TASK REQUIREMENTS:
Write out the listing from the line with "MEDICAMENTOS / DERMATOLOGICOS / JABONES Y" to the line with "No olvides verificar la", both lines included, exactly and nothing beyond. Leave pictures out.

EXTRACTED INFORMATION:
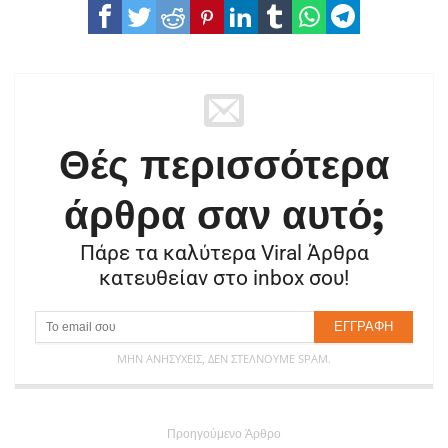
Θές περισσότερα
άρθρα σαν αυτό;
Πάρε τα καλύτερα Viral Άρθρα
κατευθείαν στο inbox σου!
ΜΗΝ ΑΝΗΣΥΧΕΊΣ, ΔΕΝ ΣΤΈΛΝΟΥΜΕ SPAM.
Προηγούμενο Άρθρο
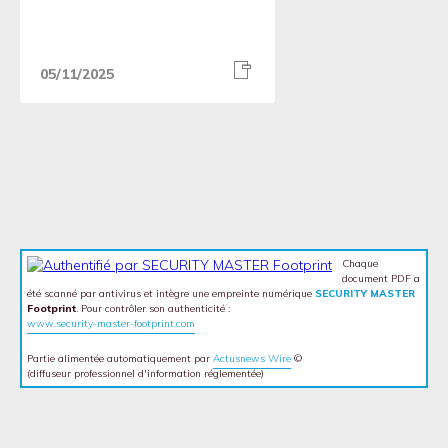
05/11/2025
Chaque
document PDF a
été scanné par antivirus et intègre une empreinte numérique
SECURITY MASTER
Footprint
. Pour contrôler son authenticité :
www.security-master-footprint.com
Partie alimentée automatiquement par
Actusnews Wire
©
(diffuseur professionnel d'information réglementée)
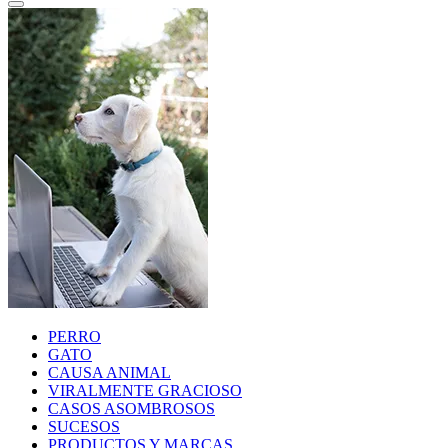
PERRO
GATO
CAUSA ANIMAL
VIRALMENTE GRACIOSO
CASOS ASOMBROSOS
SUCESOS
PRODUCTOS Y MARCAS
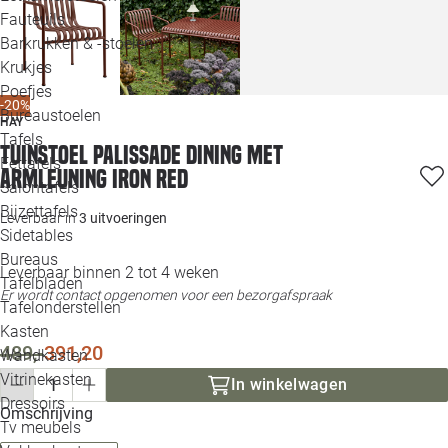
Loo
Fauteuils
Barkrukken & -stoelen
Krukjes
Loo
Poefjes
-20%
Bureaustoelen
Loo
HAY
Tafels
Tuinstoel Palissade Dining met
Eettafels
Loo
armleuning iron red
Salontafels
Bijzettafels
Loo
Leverbaar in
3 uitvoeringen
Sidetables
(out
Bureaus
Leverbaar binnen 2 tot 4 weken
Tafelbladen
Er wordt contact opgenomen voor een bezorgafspraak
Alle 
Tafelonderstellen
Kasten
489,-
391,20
Wandkasten
Vitrinekasten
In winkelwagen
Dressoirs
Omschrijving
Tv meubels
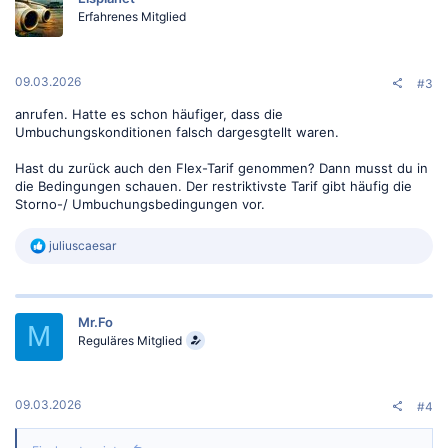
Erfahrenes Mitglied
09.03.2026
#3
anrufen. Hatte es schon häufiger, dass die
Umbuchungskonditionen falsch dargesgtellt waren.
Hast du zurück auch den Flex-Tarif genommen? Dann musst du in
die Bedingungen schauen. Der restriktivste Tarif gibt häufig die
Storno-/ Umbuchungsbedingungen vor.
R
juliuscaesar
e
a
k
t
Mr.Fo
i
M
o
Reguläres Mitglied
n
e
n
:
09.03.2026
#4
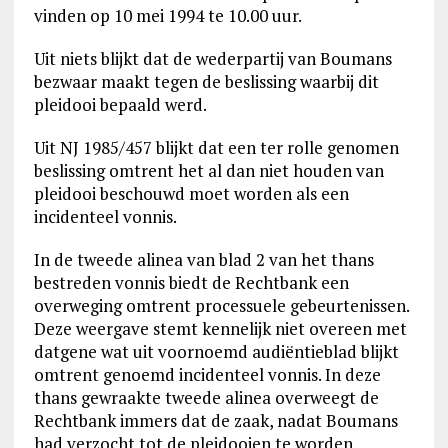
vinden op 10 mei 1994 te 10.00 uur.
Uit niets blijkt dat de wederpartij van Boumans
bezwaar maakt tegen de beslissing waarbij dit
pleidooi bepaald werd.
Uit NJ 1985/457 blijkt dat een ter rolle genomen
beslissing omtrent het al dan niet houden van
pleidooi beschouwd moet worden als een
incidenteel vonnis.
In de tweede alinea van blad 2 van het thans
bestreden vonnis biedt de Rechtbank een
overweging omtrent processuele gebeurtenissen.
Deze weergave stemt kennelijk niet overeen met
datgene wat uit voornoemd audiëntieblad blijkt
omtrent genoemd incidenteel vonnis. In deze
thans gewraakte tweede alinea overweegt de
Rechtbank immers dat de zaak, nadat Boumans
had verzocht tot de pleidooien te worden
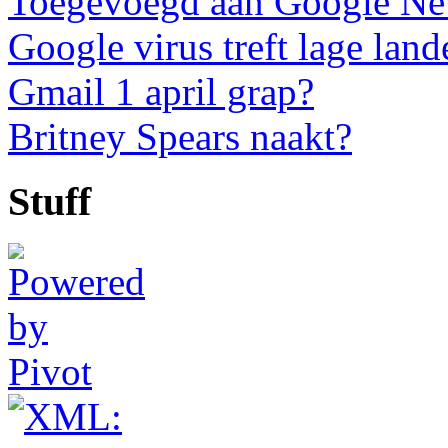
Toegevoegd aan Google N
Google virus treft lage land
Gmail 1 april grap?
Britney Spears naakt?
Stuff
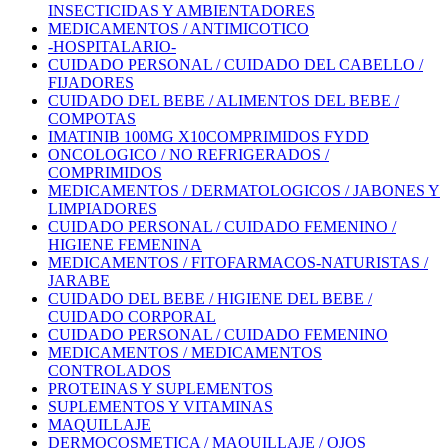
INSECTICIDAS Y AMBIENTADORES
MEDICAMENTOS / ANTIMICOTICO
-HOSPITALARIO-
CUIDADO PERSONAL / CUIDADO DEL CABELLO /
FIJADORES
CUIDADO DEL BEBE / ALIMENTOS DEL BEBE /
COMPOTAS
IMATINIB 100MG X10COMPRIMIDOS FYDD
ONCOLOGICO / NO REFRIGERADOS /
COMPRIMIDOS
MEDICAMENTOS / DERMATOLOGICOS / JABONES Y
LIMPIADORES
CUIDADO PERSONAL / CUIDADO FEMENINO /
HIGIENE FEMENINA
MEDICAMENTOS / FITOFARMACOS-NATURISTAS /
JARABE
CUIDADO DEL BEBE / HIGIENE DEL BEBE /
CUIDADO CORPORAL
CUIDADO PERSONAL / CUIDADO FEMENINO
MEDICAMENTOS / MEDICAMENTOS
CONTROLADOS
PROTEINAS Y SUPLEMENTOS
SUPLEMENTOS Y VITAMINAS
MAQUILLAJE
DERMOCOSMETICA / MAQUILLAJE / OJOS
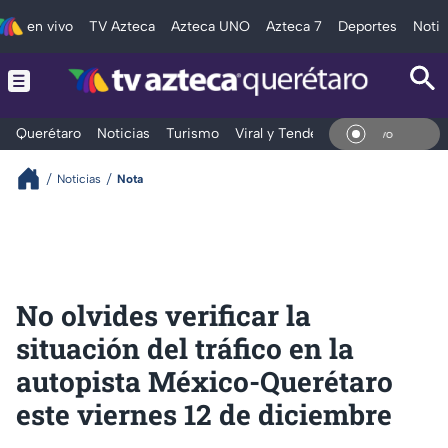
en vivo
TV Azteca
Azteca UNO
Azteca 7
Deportes
Notic
Querétaro
Noticias
Turismo
Viral y Tendencia
Clima
Depo
En V
Noticias
Nota
No olvides verificar la
situación del tráfico en la
autopista México-Querétaro
este viernes 12 de diciembre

RESPONSE TO THE EXERCISE:
MEDICAMENTOS / DERMATOLOGICOS / JABONES Y
LIMPIADORES
CUIDADO PERSONAL / CUIDADO FEMENINO /
HIGIENE FEMENINA
MEDICAMENTOS / FITOFARMACOS-NATURISTAS /
JARABE
CUIDADO DEL BEBE / HIGIENE DEL BEBE /
CUIDADO CORPORAL
CUIDADO PERSONAL / CUIDADO FEMENINO
MEDICAMENTOS / MEDICAMENTOS
CONTROLADOS
PROTEINAS Y SUPLEMENTOS
SUPLEMENTOS Y VITAMINAS
MAQUILLAJE
DERMOCOSMETICA / MAQUILLAJE / OJOS
en vivo
TV Azteca
Azteca UNO
Azteca 7
Deportes
Notic
Querétaro
Noticias
Turismo
Viral y Tendencia
Clima
Depo
En V
Noticias
Nota
No olvides verificar la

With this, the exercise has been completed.